We had a good weekend all round really.  We had arrived on the Friday afternoon to stay in the Premier Inn at Halifax.  What a lovely location it was in, right on the canal side and the rooms had their own outside front door, kind of like American motels that you see on TV sometimes, but nicer.  The only drawback was that although it was only 3 or 4 miles away from Hipperholme, the taxis both ways cost just shy of a tenner!  So a bit of false economy with the cheap place to stay really but as it was so nice, we'll forget that little annoyance.  This picture was taken just outside our front door.
Canalside Premier Inn

 On the Saturday, after a hearty breakfast/lunch at the Wetherspoons I had spotted in Halifax town centre the previous night on our way to Hipperholme in the taxi, we decided we would drive home the scenic route rather than the rather dull M62.  I wanted to go to Haworth for a wander up the High Street, I haven't been for some years and Patrick had never been before.  The weather was so beautiful, one of those gorgeous Autumn days that are sunny and calm, yet really quite chilly.  This is my favourite time of year and weather, as I may have mentioned before, I'm not a sun worshipper in the least.  We enjoyed a meander up and down the High Street, walked through the church yard and I popped into the church hall to have a look at the local craft fair, I was a little sad that I had eaten such a large breakfast because there were some seriously delicious looking homemade cakes.  I was temped to buy a piece for later but it would have ended up all squashed before I got home knowing me.  We then stopped for a cuppa in one of the many tearooms along this delightful, cobbled (and very steep) street and I couldn't help noticing that there was a poster in the window for their Knit and Knatter group, how very fab to have a knitting group in such a lovely location.  I decided I want to live in Haworth, just so I can go to the Knit and Knatter. Please excuse my awful photo of Haworth's High Street.  It didn't turn out so well with my phone but I'm sure you can find much nicer ones on the web if you are so inclined.
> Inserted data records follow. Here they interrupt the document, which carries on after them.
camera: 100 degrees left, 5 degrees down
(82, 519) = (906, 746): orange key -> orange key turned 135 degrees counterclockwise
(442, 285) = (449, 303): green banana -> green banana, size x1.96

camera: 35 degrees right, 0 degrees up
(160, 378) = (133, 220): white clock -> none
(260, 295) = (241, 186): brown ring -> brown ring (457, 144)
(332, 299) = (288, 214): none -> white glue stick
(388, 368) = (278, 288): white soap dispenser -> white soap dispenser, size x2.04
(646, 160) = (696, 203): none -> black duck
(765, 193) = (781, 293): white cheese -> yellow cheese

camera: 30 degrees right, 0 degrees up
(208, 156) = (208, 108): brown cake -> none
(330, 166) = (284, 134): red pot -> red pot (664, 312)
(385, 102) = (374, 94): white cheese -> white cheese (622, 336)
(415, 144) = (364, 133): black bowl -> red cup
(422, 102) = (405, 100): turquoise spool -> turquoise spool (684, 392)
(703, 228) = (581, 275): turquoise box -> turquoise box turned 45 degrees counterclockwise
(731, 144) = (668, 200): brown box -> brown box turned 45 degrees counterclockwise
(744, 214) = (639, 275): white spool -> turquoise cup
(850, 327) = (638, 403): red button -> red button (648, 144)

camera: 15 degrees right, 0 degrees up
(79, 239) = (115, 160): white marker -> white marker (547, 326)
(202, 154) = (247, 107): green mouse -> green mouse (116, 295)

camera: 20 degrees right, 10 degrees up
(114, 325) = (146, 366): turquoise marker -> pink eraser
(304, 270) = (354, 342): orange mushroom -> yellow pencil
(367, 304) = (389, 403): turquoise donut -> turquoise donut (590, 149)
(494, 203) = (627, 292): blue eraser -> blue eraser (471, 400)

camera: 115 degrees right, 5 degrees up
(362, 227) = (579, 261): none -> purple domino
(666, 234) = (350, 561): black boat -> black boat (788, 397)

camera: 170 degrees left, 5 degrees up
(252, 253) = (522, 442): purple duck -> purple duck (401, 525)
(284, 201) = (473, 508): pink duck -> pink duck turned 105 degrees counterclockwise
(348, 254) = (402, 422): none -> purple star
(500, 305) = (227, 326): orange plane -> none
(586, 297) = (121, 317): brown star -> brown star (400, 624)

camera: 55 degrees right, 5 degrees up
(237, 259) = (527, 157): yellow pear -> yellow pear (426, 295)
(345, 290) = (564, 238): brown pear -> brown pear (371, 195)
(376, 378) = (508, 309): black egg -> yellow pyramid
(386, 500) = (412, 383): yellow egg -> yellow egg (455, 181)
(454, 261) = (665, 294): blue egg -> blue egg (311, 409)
After a pleasant couple of hours in Haworth, we set off for home, deciding to take the A59 route over the top and through York.  It is a much longer drive but Patrick agreed, better than the boring old motorway.
We stopped for a break in Knaresborough to stretch our legs, visited the beer shop there for a little supply of Belgian bottled beers and had a walk around the castle.  I'm ashamed to admit that I didn't even know there was a castle at Knaresborough but sure enough, there is and with stunning views to boot. 
View from Knaresborough Castle

I am quite pleased with this phone photo.  The stunning viaduct over the River Nidd as photographed with my little HTC phone from the walls of Knaresborough Castle.  We had a little wander around Knaresborough town centre and I now decided that I want to live in Knaresborough as it is so pretty :-).  It was turning a bit nippy by now and we were flagging a bit after our day of sightseeing so we started off for home, having thoroughly enjoyed our West/North Yorkshire weekend break.